Big Data - HADOOP on Amazon Customer Review - AWS

Further on the Road to Big Data  (Amazon Customer Review Dataset - AWS)

 

Project Goal and Objective:

As introduced in the first  Project Page, this was a self teaching HADOOP project(s) that I created to expand my skills. This is a  second project was create to learn about the big data tools now being used in the market.  The goal was to read the below refrenced maternal and generate big data analytical results.

 

** This is a second chapter of my Big Data journey, the first part was covered under the NOAA data  effort:  Big Data Hadoop NOAA

 

Working Through the book:

As mentioned im my inital discover project (link above) the White-Sarfi Hadoop book was greatly used.   After the NCDC/NOAA weather dataset example, there was second Amazon Customer Review Datasets under AWS that made real world and tangible sense to me.  In addition, Amazon is starting to rule the retail world, why not get more exposure to them and learn what you can to enhance marketable skills.

 

Web Research Points  ---> In the White-Safri book there was an AWS sample with the reference to the AWS data links.  (Amazon Customer Dataset- AWS )

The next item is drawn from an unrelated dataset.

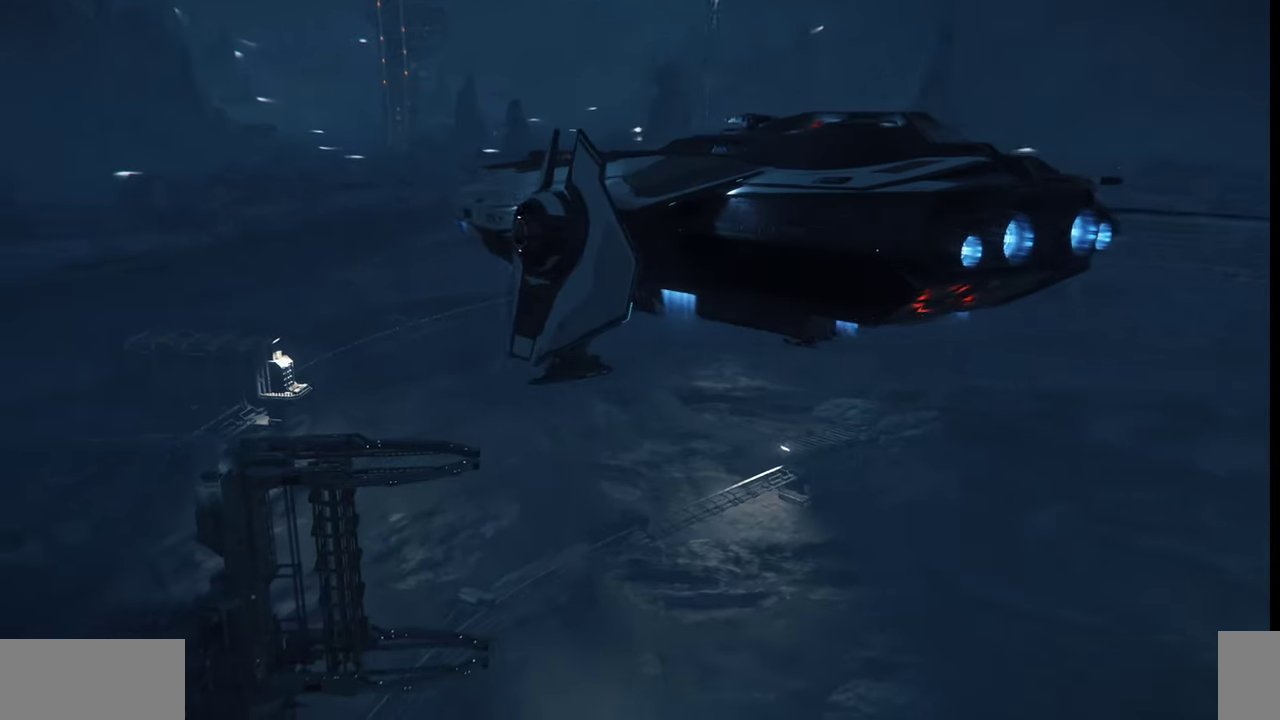
{"keys": [], "mouse": [], "events": []}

  • So, I am a frequent user Amazon to a degree and was curious who or what actually gets purchased on the site.
  • Two AWS- Customer data sets the I found interesting where the Retail set (2 gigs -unzipped) and Garden set (1 gigs - unzipped)
  •  The files are in tsv format (tab), the differs from the standard CSV on most text file sources.

 

Problem Statement:

USE THE AWS DATA SETS FIND THE HIGHEST VOLUMENT ITEMS PURCHASED AND CAN THOSE TOTALS BE ROLLED INTO PARENT PRODUCT GROUPS  (ie: Shoes vs. Shirts)

 

Solution Steps:

  • Look into the AWS sample data sets provided.

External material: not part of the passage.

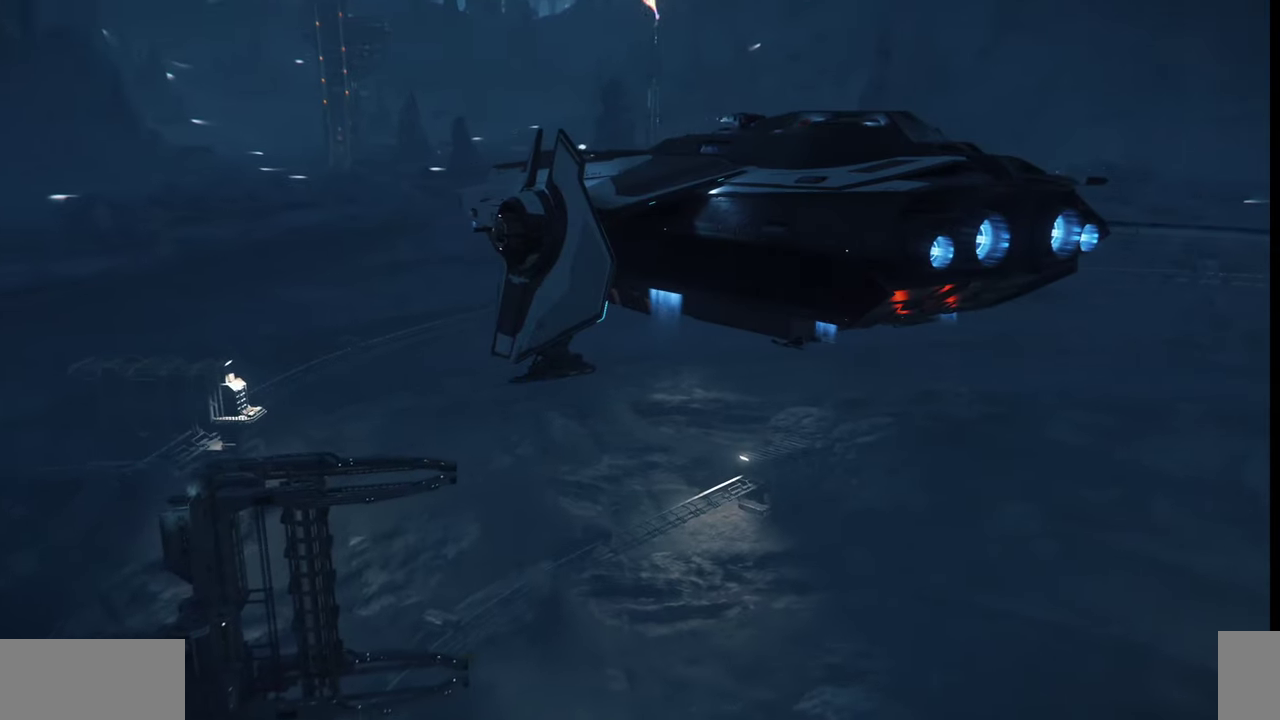
{"keys": [], "mouse": [], "events": []}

  • I choose not to review at the AWS sample code referenced, since I run Apache open source Hadoop on my own hardware.

  • New challenge was data in is tab separated format, soad to reference Java to find how to read tsv files using standard libaries.

 

Analysis Steps:

  • Review data sent in a text editor for some quick findings (On Ubuntu, I found the mousepad text editor best to handle 1 Gig files)
  • AWS sets are build on customer feedback and the star rating customer provided on the items purchased
  • I can count each of the data rows by the unique product code in data sets, drop customer number.
  • In the data sets it was found the parent product code was not helpful, I did not find a useful pattern. (ie: assumed the higer digests in parent number would seperate shoes from shits.) 
  • I was able to use the AWS product description to lookup Actual Amazon products and confirm other assumptions/approaches

 

Question on the Data Sample Qualtiy:

I started to wonder on the data quality that was being provided.  It was nice and very thoughtful that that Amazon provided these data sets for free with a login registration process. Why would Amazon give other retailer insight into their site and how sales feedback or volume is collected?

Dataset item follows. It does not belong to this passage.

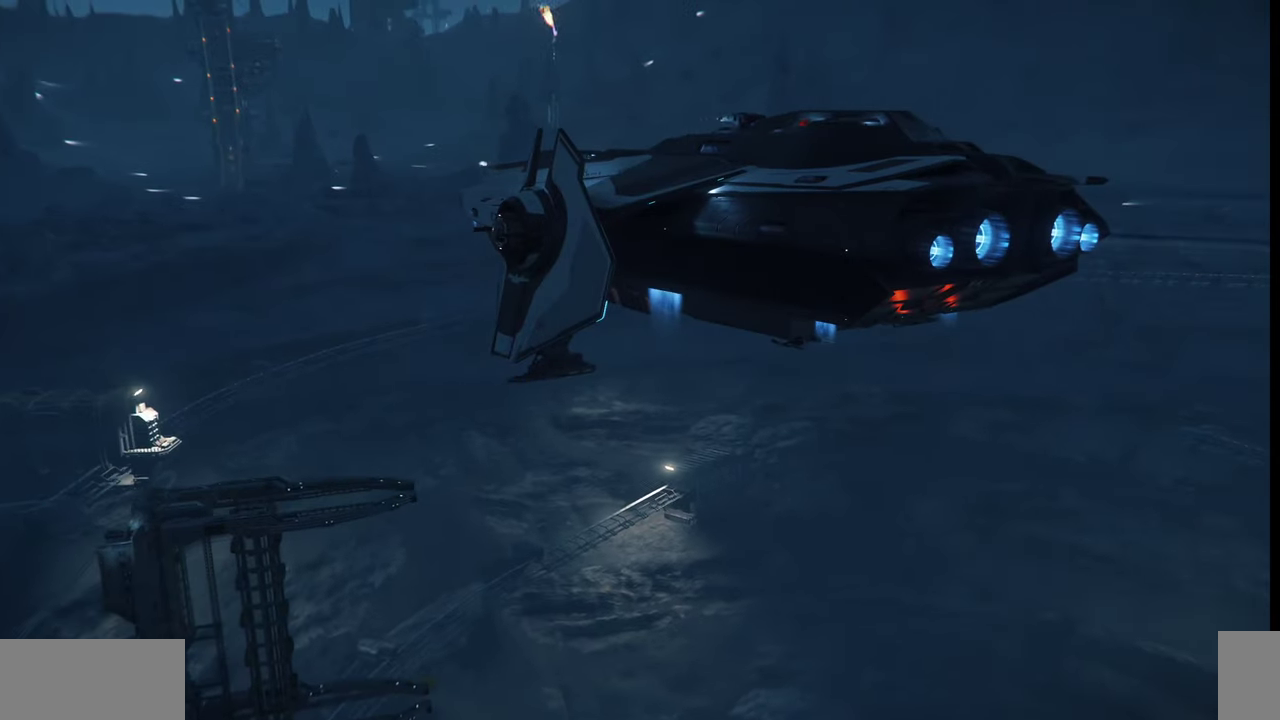
{"keys": [], "mouse": [], "events": []}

Second question, how was this sample data chosen (single time slice steam or selective choice option, -- ie: tech guy in the background playing a data god role) 

 

AWS feedback: I sent an email off to AWS and they responded, it was confirmed that do collect a continues stream of data.  that was very good to hear.  There is a time stamp is present in each data row, so it can be use to explain some seasonal oddities or 'funnies' in the data.  {Still some data funnies found, results found that 1,0000+ set of socks sold {fair and possible}, but then 750+ rubber costume horse-head</font> items sold same period {very odd}.

 

HADOOP Logic:

Main goal of extract was to roll-up data for unique product count sold. So, individual data rows fields like customer description feedback comments at the purchase level were dropped (large text field, happy to drop).  I could always reference the full extract file in the mousepad or excel to get the the actual record detail  if needed. 

Using the main key as "product_id" and then to build a value string of multiple fields in the mapper was my design goal.  The idea here was to possibly further work or process the data once an Hadoop reduce output out file was created.  I could parse or further process the value field, once if was out of Hadoop (ie: Excel, My-Sql,  or Tableau )

I did keep the individual purchase feedback votes field in the hadoop mapper at the  individual at the record level. The idea for this was to add these up during reducer stage A latrer secondary goal was to calculate an average of approval by unique product_id by adding total_votes feedback divided  by total unique product purchased count.

Working on tsv files on both data set was able to pick these AWS key data fields for Hadoop processing/extract:

  • product_category
  • product_parent
  • product_title
  • total_votes
  • product_id

 

Mapper key fields:

  • key.set(product_id.trim());
  • val.set(product_category   + "," + product_parent + "," + product_title + "," + total_votes + "," + product_id);

 

Reducer code sample :

Amazon AWS Hadoop Reduce Sample 

 

 

Table of results:

I was able to export the Hadoop output file into Excel for better data review and trend analysis finding.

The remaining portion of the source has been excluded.